Action item
Render the lines of this listing as a JSON list of strings, one string per line, skipping blank lines. Leave the pictures out of the answer.

Data to process
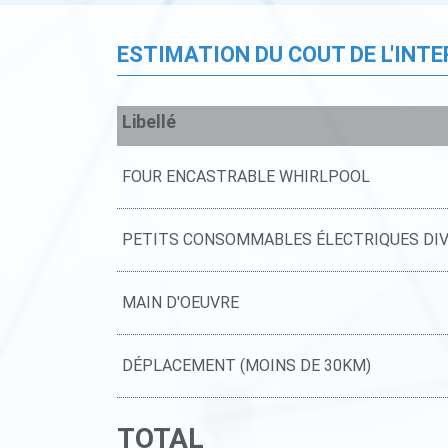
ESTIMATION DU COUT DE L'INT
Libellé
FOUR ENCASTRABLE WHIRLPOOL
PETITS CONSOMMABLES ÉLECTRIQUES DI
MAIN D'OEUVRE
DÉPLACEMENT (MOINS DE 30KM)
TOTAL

Exercise response
[
  "ESTIMATION DU COUT DE L'INT",
  "Libellé",
  "FOUR ENCASTRABLE WHIRLPOOL",
  "PETITS CONSOMMABLES ÉLECTRIQUES DI",
  "MAIN D'OEUVRE",
  "DÉPLACEMENT (MOINS DE 30KM)",
  "TOTAL"
]